Ambiguity on Chemistry

Posted by Jim Clark on 7th December and posted in Education

Our students entering chemistry appear well prepared to deal with certainties in a scholarly fashion. If A = B and B = C then A = C. This type of neat solution seems to have preoccupied the students’ early years and then suddenly, there are significant figures. The rules for significant figures are not difficult. The concept is not difficult. But psychologically, our students appear unready to accept uncertainties. The very notion of significant figures is contrary to their vision of science and of education.

Some years ago we introduced a project which unintentionally contained an ambiguity. In order to simplify the mathematics, the atomic masses of the atoms were rounded to integers. Students came to an atom with a mass of 40 and could not distinguish whether the atom was Ca or Ar. At the time, we decided that we would correct this mistake for the next year’s assignment, but this year we were forced to respond with, “I guess it could be either one. How would you indicate that.” Well, this was a pretty long assignment, spanning about three weeks, and the “or” which crept into the results table kept slapping the students in their respective faces and refused to go away. Our students were unprepared and unable to function logically with that little “or” in there.

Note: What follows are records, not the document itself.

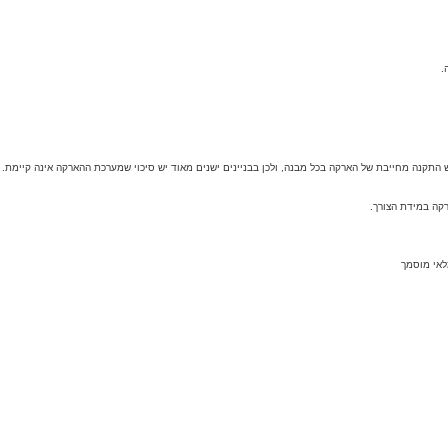
.
קה במידת הצורך.
לאי מוסמך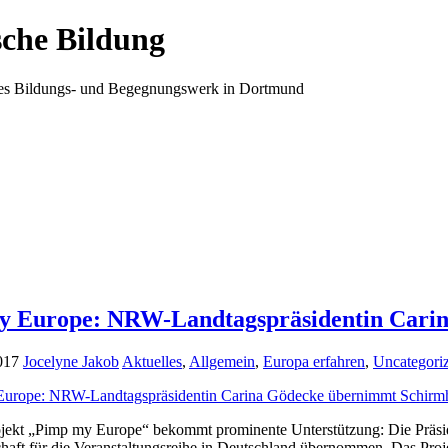
ische Bildung
ales Bildungs- und Begegnungswerk in Dortmund
y Europe: NRW-Landtagspräsidentin Carin
017
Jocelyne Jakob
Aktuelles
,
Allgemein
,
Europa erfahren
,
Uncategori
ekt „Pimp my Europe“ bekommt prominente Unterstützung: Die Präsid
haft für die Veranstaltungsreihe in Deutschland übernommen. Das Pro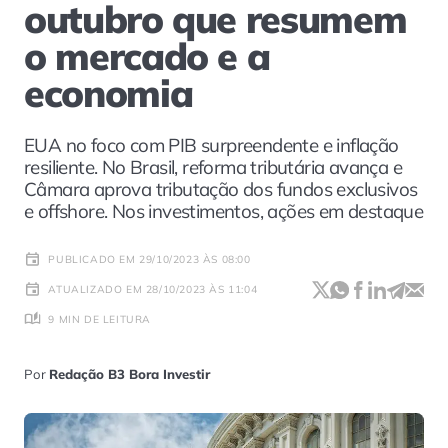
outubro que resumem
o mercado e a
economia
EUA no foco com PIB surpreendente e inflação
resiliente. No Brasil, reforma tributária avança e
Câmara aprova tributação dos fundos exclusivos
e offshore. Nos investimentos, ações em destaque
PUBLICADO EM 29/10/2023 ÀS 08:00
ATUALIZADO EM 28/10/2023 ÀS 11:04
9 MIN DE LEITURA
Por
Redação B3 Bora Investir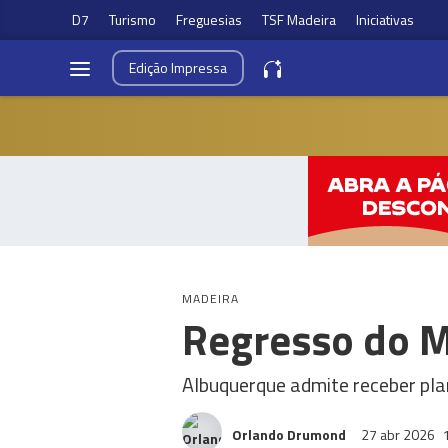
D7
Turismo
Freguesias
TSF Madeira
Iniciativas
Edição
Impressa
MADEIRA
Regresso do Ma
Albuquerque admite receber plan
Orlando Drumond
27 abr 2026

After a week of agony we realized that the situation would not be alleviated next year by correcting the assignment. It would just go back into hiding. So we responded by focusing on the teaching of ambiguities, the use of logical operators such as “or” and “xor”, and if-then statements, the uncertainty in measurement and the uncertainties in language. In fact, we later expanded the assignment to contain many different levels of uncertainty.

We also have one class devoted to a lecture/discussion concerning, if a tree falls in the forest …

The three pronged solution involves

1. the nature of sound and the need for a receiver such as an ear to convert silent sound waves into the perception of noise. [straight science]

2. the ambiguity of the word “tree” and the requirement that a certain type of nervous system is needed to extract the concept of a tree from the mass of interconnectedness out there. [crooked science]

3. the uncertainty that there ever was a forest based upon the “brains in vats paradox”. [very crooked science]

We even have one day in which our chemistry teachers compete, via their students, in a lab contest. Teachers are not allowed to advise their own students, but may help other teachers’ students. Since these teachers are hoping that other students will do poorly, there is a tendency to, … how shall I put it, … to lie. To protect these students, teachers are required by law to lie in everything they say. This does not prevent them from nesting information in “if-then” clauses with “or” and “and” or “xor” and “imp” statements. The effect is somewhat chaotic but our students get a pretty good dose of dealing with ambiguities throughout the year. This particular contest is an alloy of The Great Harvard-Princeton Titration Contest, the Army-Navy football game, with a dash of our own special brand of eccentricity thrown in.

We no longer protect our students from ambiguities but rather, we hope for more mistakes so that unintended ambiguities will creep in to ruin our neatest assignments.